The error in your Apache2 logs looks something like this:

***.162.245.*** - - [03/Apr/2020:12:49:50 +0000] "GET /robots.txt HTTP/1.1" 404 89670 "-" "Mozilla/5.0 (compatible; SomeUserAgent/2.1; +"

In a perfect world, you’d only have a single site/domain on this host, so will know that the robots.txt file would reside in the Apache root serving directory.

However, I just happen to (as you?) have a ton of VirtualHosts on this machine, so am not sure which robots.txt file is missing..

First steps to see

The very first thing you should do is check the output of apachectl -S.

This will tell you where everything is and how things are setup in general.

Adding debugging

Create a file:


Put this config in it:

LogLevel trace4
GlobalLog ${APACHE_LOG_DIR}/debug.log "%v:%p %h %l %u %t \"%r\" %>s %O file=%f"
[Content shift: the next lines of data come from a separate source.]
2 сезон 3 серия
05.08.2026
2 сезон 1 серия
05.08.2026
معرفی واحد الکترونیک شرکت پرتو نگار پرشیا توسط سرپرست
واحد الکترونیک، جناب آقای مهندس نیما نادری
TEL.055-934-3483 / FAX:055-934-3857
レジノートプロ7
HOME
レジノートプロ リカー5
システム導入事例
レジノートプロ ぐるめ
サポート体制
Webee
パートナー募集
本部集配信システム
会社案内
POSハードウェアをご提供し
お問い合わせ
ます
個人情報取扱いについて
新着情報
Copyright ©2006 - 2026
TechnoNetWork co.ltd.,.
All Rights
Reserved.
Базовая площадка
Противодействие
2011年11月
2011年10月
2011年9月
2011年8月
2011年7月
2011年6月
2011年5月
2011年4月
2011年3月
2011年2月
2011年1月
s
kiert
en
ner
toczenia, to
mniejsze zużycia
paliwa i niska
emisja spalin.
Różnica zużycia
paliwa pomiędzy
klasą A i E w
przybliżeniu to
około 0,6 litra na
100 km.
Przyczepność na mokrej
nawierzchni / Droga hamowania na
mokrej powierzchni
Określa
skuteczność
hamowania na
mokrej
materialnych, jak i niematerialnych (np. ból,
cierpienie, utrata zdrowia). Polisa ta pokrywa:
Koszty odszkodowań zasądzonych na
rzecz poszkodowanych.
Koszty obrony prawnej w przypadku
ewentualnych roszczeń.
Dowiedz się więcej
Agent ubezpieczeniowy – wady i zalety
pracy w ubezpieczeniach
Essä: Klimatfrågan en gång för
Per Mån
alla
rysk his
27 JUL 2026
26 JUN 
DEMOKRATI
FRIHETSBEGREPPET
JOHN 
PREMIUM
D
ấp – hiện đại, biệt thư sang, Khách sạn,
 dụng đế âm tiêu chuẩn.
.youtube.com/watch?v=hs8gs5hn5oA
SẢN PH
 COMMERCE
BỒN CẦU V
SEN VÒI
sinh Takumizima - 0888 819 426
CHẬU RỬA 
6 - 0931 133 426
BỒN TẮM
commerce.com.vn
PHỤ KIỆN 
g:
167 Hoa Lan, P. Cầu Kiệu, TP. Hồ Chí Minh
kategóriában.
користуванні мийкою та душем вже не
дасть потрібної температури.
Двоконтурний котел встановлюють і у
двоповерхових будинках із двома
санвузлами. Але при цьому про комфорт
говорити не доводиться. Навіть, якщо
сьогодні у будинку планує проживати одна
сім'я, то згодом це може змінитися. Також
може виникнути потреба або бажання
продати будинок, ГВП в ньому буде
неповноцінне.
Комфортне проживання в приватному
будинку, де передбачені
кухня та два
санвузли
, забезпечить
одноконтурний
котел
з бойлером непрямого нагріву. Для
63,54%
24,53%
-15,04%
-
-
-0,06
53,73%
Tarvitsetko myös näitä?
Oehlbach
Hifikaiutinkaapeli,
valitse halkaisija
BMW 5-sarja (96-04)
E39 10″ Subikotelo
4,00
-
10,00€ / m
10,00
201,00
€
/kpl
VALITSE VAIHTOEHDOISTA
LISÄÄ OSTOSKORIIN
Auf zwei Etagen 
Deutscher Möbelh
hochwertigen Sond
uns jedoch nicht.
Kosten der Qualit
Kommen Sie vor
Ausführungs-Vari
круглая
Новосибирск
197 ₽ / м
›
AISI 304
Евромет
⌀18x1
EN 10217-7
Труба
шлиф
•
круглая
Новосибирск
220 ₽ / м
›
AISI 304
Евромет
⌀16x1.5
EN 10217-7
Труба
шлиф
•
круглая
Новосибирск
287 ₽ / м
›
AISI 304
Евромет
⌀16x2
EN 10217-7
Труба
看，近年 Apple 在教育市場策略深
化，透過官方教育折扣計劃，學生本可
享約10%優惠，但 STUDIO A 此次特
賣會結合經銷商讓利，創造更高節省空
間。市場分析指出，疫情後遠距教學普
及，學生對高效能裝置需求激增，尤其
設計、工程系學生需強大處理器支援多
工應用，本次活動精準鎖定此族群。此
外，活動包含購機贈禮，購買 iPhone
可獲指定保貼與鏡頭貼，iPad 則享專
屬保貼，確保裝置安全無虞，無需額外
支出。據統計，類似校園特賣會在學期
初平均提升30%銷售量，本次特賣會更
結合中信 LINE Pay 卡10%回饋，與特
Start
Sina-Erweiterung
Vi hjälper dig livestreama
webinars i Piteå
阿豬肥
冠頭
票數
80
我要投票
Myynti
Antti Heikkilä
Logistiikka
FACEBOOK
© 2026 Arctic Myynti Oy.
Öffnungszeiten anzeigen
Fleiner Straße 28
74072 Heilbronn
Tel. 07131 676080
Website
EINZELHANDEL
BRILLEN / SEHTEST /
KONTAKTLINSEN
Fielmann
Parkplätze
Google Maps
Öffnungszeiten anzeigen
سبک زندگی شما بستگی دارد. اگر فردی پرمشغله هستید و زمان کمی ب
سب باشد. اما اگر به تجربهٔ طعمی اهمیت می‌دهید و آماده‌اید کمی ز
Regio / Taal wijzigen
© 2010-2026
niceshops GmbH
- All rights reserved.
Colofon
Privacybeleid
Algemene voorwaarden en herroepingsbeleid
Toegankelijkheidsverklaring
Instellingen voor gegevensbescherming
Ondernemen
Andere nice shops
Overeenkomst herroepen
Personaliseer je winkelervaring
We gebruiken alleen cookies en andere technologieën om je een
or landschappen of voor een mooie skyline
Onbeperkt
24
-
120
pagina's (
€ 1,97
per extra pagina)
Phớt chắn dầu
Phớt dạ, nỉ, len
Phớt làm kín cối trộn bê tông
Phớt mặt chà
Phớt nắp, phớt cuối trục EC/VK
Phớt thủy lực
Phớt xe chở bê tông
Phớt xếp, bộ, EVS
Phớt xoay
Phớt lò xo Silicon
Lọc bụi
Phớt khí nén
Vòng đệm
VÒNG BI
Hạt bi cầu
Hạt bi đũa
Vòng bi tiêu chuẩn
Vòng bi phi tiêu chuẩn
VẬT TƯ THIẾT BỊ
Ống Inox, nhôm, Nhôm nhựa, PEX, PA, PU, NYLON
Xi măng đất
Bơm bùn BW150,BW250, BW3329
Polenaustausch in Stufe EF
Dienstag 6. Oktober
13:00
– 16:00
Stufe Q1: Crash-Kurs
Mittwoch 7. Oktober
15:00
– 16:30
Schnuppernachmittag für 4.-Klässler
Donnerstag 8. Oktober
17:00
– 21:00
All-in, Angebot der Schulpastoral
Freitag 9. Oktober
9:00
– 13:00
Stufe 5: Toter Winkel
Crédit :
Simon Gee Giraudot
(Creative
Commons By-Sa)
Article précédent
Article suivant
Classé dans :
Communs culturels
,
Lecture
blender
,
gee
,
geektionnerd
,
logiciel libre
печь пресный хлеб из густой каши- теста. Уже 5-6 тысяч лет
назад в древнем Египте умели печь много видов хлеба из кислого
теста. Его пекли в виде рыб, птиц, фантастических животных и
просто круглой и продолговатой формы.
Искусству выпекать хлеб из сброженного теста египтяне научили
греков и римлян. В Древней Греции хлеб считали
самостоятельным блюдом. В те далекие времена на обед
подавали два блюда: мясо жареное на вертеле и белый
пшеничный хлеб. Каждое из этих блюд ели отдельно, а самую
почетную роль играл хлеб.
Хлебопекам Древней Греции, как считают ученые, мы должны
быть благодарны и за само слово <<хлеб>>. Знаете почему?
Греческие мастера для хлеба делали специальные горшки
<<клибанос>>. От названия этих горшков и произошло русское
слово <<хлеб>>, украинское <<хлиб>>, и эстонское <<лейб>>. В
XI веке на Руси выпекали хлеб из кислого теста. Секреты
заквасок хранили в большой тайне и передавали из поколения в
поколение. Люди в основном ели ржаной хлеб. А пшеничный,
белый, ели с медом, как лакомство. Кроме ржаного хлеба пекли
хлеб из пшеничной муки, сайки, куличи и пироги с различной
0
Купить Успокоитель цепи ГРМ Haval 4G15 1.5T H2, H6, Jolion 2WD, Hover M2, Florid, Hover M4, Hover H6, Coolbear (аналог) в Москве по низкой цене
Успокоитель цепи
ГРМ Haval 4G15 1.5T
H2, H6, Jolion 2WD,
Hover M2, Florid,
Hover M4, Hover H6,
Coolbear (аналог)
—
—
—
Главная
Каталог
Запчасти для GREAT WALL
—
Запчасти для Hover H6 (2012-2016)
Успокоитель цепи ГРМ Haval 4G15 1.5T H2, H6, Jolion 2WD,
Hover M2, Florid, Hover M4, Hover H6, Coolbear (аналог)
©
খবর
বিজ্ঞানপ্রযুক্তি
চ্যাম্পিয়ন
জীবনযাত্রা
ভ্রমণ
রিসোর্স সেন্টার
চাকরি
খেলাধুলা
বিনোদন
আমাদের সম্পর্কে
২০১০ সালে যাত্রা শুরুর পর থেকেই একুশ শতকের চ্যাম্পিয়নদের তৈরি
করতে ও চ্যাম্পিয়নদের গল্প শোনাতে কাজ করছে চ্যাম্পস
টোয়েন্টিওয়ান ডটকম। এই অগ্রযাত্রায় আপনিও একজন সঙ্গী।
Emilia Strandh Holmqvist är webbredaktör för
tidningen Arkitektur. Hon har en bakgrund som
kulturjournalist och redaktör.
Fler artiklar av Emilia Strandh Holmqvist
You can read more about Apache log formatting here if you need more/different output.

Enabling and Disabling

Now you just need to enable it, so run this from the commandline:

sudo a2enconf temp_debug && sudo apachectl graceful

Now you will be able to see your new found logs being dumped to:

tail -f -n100 /var/log/apache2/debug.log

When you’re done and have resolved the problem, you can disable this log ingestion by doing the following:

sudo a2disconf temp_debug && sudo apachectl graceful

Reloading Apache

Remember to reload apache by doing the following both after enabling and disabling the configuration changes:

systemctl reload apache2